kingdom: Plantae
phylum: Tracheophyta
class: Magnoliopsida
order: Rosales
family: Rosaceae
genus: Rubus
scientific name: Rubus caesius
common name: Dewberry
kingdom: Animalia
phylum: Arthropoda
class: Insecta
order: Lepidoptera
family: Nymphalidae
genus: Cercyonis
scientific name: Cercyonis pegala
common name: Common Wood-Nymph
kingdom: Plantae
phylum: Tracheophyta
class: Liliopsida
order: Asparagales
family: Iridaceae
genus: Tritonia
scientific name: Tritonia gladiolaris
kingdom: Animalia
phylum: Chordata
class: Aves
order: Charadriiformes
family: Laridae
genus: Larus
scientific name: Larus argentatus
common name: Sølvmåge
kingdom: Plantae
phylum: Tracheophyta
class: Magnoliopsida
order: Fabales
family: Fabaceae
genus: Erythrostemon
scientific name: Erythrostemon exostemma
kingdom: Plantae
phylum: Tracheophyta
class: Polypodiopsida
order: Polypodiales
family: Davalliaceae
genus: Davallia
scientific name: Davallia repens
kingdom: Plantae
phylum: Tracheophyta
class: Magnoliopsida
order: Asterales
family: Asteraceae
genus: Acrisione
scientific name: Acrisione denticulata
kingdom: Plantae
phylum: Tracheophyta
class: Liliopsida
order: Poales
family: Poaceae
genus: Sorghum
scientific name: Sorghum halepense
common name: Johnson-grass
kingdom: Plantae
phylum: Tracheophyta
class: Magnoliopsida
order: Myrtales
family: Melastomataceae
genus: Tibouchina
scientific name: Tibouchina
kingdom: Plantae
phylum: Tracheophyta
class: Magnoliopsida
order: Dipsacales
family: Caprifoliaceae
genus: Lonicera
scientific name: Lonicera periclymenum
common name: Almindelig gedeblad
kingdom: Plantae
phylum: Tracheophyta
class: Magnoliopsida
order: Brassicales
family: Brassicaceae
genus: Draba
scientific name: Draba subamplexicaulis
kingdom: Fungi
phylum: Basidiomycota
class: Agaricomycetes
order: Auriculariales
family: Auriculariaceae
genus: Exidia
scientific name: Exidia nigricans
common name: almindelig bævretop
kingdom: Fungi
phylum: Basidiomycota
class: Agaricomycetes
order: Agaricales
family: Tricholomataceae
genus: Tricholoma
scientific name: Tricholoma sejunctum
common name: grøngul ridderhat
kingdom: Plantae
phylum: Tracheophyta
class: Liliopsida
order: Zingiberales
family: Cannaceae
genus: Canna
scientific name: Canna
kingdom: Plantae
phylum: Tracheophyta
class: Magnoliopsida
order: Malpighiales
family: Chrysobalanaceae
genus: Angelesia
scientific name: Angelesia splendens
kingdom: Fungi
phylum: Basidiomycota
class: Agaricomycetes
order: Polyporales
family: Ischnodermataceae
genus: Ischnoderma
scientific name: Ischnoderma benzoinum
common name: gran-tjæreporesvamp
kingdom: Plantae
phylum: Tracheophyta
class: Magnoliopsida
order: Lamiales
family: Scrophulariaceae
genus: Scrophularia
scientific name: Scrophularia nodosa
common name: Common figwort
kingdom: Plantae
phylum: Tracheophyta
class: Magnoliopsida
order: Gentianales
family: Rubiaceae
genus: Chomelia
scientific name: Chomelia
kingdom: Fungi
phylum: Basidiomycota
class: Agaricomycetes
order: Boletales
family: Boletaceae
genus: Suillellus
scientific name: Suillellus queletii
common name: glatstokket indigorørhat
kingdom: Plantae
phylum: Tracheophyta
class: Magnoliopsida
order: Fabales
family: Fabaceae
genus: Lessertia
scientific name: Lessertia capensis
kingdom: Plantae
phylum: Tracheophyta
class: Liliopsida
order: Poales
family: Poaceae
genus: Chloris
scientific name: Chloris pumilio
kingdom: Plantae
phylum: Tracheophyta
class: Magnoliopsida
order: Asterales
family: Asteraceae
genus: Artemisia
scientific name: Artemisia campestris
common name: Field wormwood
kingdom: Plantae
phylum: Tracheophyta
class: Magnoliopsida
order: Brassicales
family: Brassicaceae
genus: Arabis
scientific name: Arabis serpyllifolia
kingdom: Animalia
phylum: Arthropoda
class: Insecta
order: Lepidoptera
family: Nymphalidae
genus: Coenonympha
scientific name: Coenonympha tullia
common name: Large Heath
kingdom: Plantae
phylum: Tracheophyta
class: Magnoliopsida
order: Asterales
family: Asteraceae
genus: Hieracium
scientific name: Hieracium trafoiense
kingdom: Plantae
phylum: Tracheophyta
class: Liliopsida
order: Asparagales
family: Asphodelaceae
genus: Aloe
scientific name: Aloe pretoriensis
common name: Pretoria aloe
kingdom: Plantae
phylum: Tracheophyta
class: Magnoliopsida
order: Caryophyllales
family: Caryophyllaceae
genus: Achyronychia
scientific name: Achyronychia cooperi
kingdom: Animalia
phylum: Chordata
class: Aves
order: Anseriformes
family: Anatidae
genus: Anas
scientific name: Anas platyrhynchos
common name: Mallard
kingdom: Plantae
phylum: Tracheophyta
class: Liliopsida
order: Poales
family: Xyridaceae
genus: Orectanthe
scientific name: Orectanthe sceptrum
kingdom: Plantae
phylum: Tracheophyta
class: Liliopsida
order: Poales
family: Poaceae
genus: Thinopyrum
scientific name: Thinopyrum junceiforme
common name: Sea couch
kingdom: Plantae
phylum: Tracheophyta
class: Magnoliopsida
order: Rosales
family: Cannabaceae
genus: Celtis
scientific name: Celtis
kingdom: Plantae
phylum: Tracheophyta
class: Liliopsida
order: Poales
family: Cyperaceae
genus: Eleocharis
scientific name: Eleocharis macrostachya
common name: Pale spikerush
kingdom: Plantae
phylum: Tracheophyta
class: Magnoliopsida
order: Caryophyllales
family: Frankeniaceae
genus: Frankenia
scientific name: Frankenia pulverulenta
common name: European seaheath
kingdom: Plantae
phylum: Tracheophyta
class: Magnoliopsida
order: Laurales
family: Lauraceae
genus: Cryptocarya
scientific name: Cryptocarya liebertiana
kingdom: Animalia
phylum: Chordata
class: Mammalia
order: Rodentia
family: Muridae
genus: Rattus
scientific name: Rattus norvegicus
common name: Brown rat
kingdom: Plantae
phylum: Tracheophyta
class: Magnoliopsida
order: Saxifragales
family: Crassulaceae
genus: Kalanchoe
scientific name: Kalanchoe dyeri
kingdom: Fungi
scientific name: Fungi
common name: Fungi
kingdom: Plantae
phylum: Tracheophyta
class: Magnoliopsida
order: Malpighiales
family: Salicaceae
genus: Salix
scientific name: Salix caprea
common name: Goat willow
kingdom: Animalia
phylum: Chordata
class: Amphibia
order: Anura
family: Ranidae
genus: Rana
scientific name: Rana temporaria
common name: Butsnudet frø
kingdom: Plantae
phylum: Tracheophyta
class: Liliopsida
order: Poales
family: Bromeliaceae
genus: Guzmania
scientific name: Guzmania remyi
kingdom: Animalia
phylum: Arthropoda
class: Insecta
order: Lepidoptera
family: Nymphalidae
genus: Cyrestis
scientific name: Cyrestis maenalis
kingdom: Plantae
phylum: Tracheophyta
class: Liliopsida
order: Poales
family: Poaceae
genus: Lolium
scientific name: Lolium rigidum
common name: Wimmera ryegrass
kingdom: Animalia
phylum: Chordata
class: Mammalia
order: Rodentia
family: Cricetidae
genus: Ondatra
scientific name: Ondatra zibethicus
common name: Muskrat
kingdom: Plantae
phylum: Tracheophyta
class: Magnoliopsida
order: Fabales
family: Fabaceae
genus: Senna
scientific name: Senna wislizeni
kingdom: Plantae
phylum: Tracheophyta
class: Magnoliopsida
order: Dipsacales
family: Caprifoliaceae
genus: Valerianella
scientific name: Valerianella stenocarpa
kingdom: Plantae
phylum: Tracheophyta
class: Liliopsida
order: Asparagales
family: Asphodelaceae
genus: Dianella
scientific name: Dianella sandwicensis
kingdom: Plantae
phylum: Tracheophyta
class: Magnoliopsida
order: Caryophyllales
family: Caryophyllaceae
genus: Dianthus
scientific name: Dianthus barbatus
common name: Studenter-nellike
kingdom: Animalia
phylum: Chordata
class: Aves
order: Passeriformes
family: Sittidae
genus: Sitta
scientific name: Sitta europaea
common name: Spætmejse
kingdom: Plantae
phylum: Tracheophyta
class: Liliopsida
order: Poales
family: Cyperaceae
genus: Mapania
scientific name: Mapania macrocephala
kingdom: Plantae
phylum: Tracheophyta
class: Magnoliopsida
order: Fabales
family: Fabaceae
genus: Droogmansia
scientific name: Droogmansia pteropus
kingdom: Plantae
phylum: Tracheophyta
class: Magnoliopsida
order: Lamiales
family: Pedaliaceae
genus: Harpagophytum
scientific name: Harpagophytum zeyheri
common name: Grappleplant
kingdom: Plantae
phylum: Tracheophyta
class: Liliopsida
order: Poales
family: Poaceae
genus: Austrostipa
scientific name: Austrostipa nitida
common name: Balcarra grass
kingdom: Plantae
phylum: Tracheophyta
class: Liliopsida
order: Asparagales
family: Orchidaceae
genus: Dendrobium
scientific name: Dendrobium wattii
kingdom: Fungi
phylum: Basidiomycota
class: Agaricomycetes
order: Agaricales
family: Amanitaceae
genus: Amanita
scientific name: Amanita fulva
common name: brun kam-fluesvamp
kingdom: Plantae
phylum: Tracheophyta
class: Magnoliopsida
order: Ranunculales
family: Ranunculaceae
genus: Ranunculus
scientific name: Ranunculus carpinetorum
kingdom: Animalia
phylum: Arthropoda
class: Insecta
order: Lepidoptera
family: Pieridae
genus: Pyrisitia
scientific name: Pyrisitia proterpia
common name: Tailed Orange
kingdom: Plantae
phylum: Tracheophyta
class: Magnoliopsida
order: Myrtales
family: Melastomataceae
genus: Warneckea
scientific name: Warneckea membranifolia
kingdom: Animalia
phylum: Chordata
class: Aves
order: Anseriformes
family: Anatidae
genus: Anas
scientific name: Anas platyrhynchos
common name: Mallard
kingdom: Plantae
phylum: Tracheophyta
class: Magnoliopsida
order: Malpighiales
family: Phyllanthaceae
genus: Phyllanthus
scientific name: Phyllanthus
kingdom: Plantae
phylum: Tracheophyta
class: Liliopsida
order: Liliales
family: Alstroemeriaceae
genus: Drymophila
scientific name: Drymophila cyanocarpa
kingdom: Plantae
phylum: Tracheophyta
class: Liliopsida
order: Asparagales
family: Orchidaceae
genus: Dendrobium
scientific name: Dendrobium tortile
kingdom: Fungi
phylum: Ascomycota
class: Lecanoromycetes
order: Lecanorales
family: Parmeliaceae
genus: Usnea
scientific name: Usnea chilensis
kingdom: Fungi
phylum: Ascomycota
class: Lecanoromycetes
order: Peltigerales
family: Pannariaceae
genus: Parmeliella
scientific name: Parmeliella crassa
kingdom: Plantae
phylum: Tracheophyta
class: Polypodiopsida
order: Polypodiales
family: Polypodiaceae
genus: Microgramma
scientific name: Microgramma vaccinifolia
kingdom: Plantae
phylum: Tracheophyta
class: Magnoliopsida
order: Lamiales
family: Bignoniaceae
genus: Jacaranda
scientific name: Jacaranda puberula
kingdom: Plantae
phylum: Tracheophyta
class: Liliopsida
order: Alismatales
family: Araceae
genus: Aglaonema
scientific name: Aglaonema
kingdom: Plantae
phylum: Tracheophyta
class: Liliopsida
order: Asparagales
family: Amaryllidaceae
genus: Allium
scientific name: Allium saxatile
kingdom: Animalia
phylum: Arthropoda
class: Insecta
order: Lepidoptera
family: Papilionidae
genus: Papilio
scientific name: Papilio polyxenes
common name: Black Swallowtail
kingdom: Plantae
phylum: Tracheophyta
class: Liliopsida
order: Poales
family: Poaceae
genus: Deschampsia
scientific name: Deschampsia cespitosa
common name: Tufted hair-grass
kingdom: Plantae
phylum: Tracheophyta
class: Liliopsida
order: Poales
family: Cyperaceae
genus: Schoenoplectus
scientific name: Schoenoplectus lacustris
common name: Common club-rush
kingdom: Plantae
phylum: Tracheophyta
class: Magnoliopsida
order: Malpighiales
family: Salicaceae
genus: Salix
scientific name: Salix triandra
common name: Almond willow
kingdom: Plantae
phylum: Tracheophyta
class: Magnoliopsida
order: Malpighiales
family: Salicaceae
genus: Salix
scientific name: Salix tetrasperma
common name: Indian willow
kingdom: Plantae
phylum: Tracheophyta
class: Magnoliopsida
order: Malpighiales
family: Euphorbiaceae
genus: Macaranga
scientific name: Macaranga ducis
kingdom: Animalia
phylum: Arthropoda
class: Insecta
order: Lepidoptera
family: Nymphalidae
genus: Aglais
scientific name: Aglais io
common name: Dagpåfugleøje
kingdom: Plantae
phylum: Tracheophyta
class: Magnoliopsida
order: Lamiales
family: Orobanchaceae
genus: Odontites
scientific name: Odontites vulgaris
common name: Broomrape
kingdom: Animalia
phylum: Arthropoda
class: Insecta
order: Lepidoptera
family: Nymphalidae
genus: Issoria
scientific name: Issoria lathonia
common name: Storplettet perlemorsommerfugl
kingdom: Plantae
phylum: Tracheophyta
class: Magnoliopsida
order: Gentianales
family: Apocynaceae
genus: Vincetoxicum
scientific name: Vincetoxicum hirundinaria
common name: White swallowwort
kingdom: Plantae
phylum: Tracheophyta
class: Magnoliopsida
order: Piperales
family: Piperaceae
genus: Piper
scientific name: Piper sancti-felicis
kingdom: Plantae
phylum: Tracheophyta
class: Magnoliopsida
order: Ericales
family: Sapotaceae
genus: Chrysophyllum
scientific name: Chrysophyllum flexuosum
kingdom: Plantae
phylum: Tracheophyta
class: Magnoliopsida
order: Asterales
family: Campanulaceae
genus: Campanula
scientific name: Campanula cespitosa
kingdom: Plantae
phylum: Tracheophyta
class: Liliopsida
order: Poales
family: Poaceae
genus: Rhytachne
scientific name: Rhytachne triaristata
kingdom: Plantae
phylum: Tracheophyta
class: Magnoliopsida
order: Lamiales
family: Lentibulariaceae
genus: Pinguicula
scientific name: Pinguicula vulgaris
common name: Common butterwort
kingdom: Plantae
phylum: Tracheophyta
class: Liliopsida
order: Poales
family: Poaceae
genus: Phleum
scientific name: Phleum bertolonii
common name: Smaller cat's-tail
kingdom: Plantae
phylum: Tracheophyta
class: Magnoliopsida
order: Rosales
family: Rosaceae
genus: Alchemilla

### EXERCISE AIM
Put the lines from the line with "common name: Pale spikerush" to the line with "genus: Lolium", both included, into a JSON list of strings with one string per line, leaving out any blank lines.

### THE ANSWER
[
  "common name: Pale spikerush",
  "kingdom: Plantae",
  "phylum: Tracheophyta",
  "class: Magnoliopsida",
  "order: Caryophyllales",
  "family: Frankeniaceae",
  "genus: Frankenia",
  "scientific name: Frankenia pulverulenta",
  "common name: European seaheath",
  "kingdom: Plantae",
  "phylum: Tracheophyta",
  "class: Magnoliopsida",
  "order: Laurales",
  "family: Lauraceae",
  "genus: Cryptocarya",
  "scientific name: Cryptocarya liebertiana",
  "kingdom: Animalia",
  "phylum: Chordata",
  "class: Mammalia",
  "order: Rodentia",
  "family: Muridae",
  "genus: Rattus",
  "scientific name: Rattus norvegicus",
  "common name: Brown rat",
  "kingdom: Plantae",
  "phylum: Tracheophyta",
  "class: Magnoliopsida",
  "order: Saxifragales",
  "family: Crassulaceae",
  "genus: Kalanchoe",
  "scientific name: Kalanchoe dyeri",
  "kingdom: Fungi",
  "scientific name: Fungi",
  "common name: Fungi",
  "kingdom: Plantae",
  "phylum: Tracheophyta",
  "class: Magnoliopsida",
  "order: Malpighiales",
  "family: Salicaceae",
  "genus: Salix",
  "scientific name: Salix caprea",
  "common name: Goat willow",
  "kingdom: Animalia",
  "phylum: Chordata",
  "class: Amphibia",
  "order: Anura",
  "family: Ranidae",
  "genus: Rana",
  "scientific name: Rana temporaria",
  "common name: Butsnudet frø",
  "kingdom: Plantae",
  "phylum: Tracheophyta",
  "class: Liliopsida",
  "order: Poales",
  "family: Bromeliaceae",
  "genus: Guzmania",
  "scientific name: Guzmania remyi",
  "kingdom: Animalia",
  "phylum: Arthropoda",
  "class: Insecta",
  "order: Lepidoptera",
  "family: Nymphalidae",
  "genus: Cyrestis",
  "scientific name: Cyrestis maenalis",
  "kingdom: Plantae",
  "phylum: Tracheophyta",
  "class: Liliopsida",
  "order: Poales",
  "family: Poaceae",
  "genus: Lolium"
]